When we think of their recommendation, we are reminded of an Old Testament incident. When Moses was snowed under with work and trying to do it all, his father in law said to him, "This strain will kill you - I advise you to select some able men to help you." (Exodus 18:12)

 

For this important job the apostles laid out specific qualifications. No job is too small not to require good men. Verse three tells they were to be, “from among you seven men of good reputation, full of the Holy Spirit and wisdom, whom we may appoint over this business;” (v.12). These men were chosen from with the church, "men of good reputation." They were to be men of character. Let me assure you that regardless of what you hear in the political arena character does matter. They were to be men of spiritual standing - "filled with the Holy Spirit" and men of intelligence - "full of wisdom." In spite of what seems to be the case in some churches they were elected to settle a quarrel not start one!!!

 

As the church grows:

 

IV. Handling Those Concerns in God’s Power Produces Great Results 6:7

 

“Then the word of God spread, and the number of the disciples multiplied greatly in Jerusalem, and a great many of the priests were obedient to the faith.”

 

The first result of handling this problem was that unity was restored among the people. According to verse five, the proposal made by the apostles “pleased the whole multitude.”

 

Because the people were once more united in purpose the outflowing of this was that the gifts of each individual are utilized. As the church grows it is not a time to get lost in the crowd but to get involved in the ministry. People who study church growth tell us that in order to have a maximally healthy church 60% of the people must be involved in some sort of ministry. If the widows are being neglected it is time to wait tables. If the School needs more teachers, it is time to step up. We are not only to be careful not to complain, but we must also be willing to serve.

 

ILL: From a sermon entitled “Willing Waiters” comes this quote: “To give my life for Christ appears glorious. To pour myself out for others…to pay the ultimate price of martyrdom – I’ll do it. I’m ready Lord, to go out in a blaze of glory. We think giving our all to the Lord is like taking a $1,000 bill and laying it on the table. ‘Here’s my life, Lord, I’m giving it all.’ But in reality, for most of us it is he sends us to the bank and has us cash in the $1,000 for quarters. We go through life putting 25 cents here and 50 cents there. Listen to the neighbor kid’s troubles instead of saying, ‘Get lost.’ Go to the committee meeting. Give a cup of water to a shaky old man in a nursing home. Usually giving our life to Christ isn’t glorious. It’s done in all those little acts of love, 25 cents at a time.
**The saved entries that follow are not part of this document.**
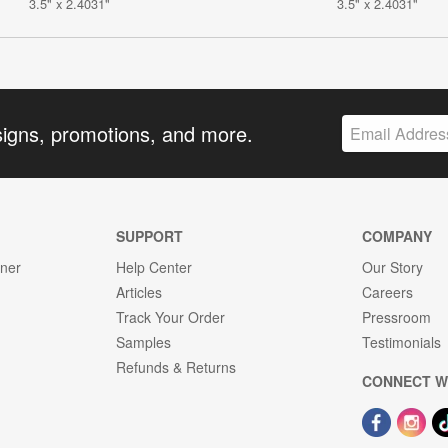
3.5" x 2.4031"
3.5" x 2.4031"
signs, promotions, and more.
SUPPORT
COMPANY
gner
Help Center
Our Story
Articles
Careers
Track Your Order
Pressroom
Samples
Testimonials
Refunds & Returns
CONNECT W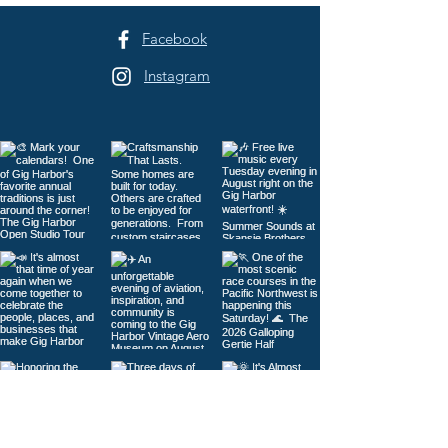
Facebook
Instagram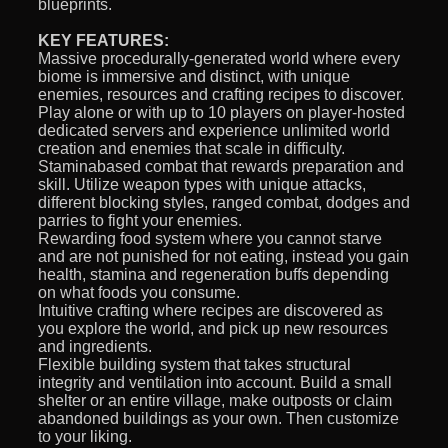
blueprints.
KEY FEATURES:
Massive procedurally-generated world where every
biome is immersive and distinct, with unique
enemies, resources and crafting recipes to discover.
Play alone or with up to 10 players on player-hosted
dedicated servers and experience unlimited world
creation and enemies that scale in difficulty.
Staminabased combat that rewards preparation and
skill. Utilize weapon types with unique attacks,
different blocking styles, ranged combat, dodges and
parries to fight your enemies.
Rewarding food system where you cannot starve
and are not punished for not eating, instead you gain
health, stamina and regeneration buffs depending
on what foods you consume.
Intuitive crafting where recipes are discovered as
you explore the world, and pick up new resources
and ingredients.
Flexible building system that takes structural
integrity and ventilation into account. Build a small
shelter or an entire village, make outposts or claim
abandoned buildings as your own. Then customize
to your liking.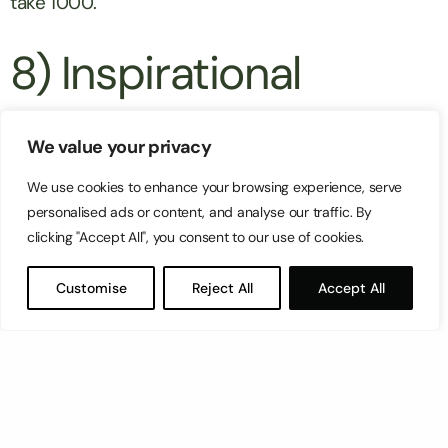
take 1000.
8) Inspirational
conclusions
We value your privacy
We use cookies to enhance your browsing experience, serve
Your conclusion is as significant as your opening –
personalised ads or content, and analyse our traffic. By
here’s where you close out your article with
clicking "Accept All", you consent to our use of cookies.
another
call to action
. Buy, subscribe, call, email
Customise
Reject All
Accept All
and share are some examples of calls to action
you can include. The image below is a great
example of different ways to close an article with a
small simple form to subscribe, sharing buttons,
other article recommendations and a commenting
It would be easy to go out in a flash of glory, it’s harder to live the Christian life little by little over the long haul.”

 

The text says “then,” that is when there was a restored sense of unity and involvement by everyone in the ministry "Then the word of God spread, and the number of the disciples multiplied greatly.” The two words “spread” and “multiplied” are both imperfect tense indicating that both the spread of the gospel and the growth of the church were continuous.

 

Conclusion

 

When dissension is checked within, the work of God goes on in great power and blessing. There is something here that ought to speak to every one of our hearts! Are you praying for revival to occur in our church? Have you ever gone to the Lord in prayer and asked, “Lord, please revive our church and let it begin in me; if there is anything in me that hinders a revival please reveal to me?”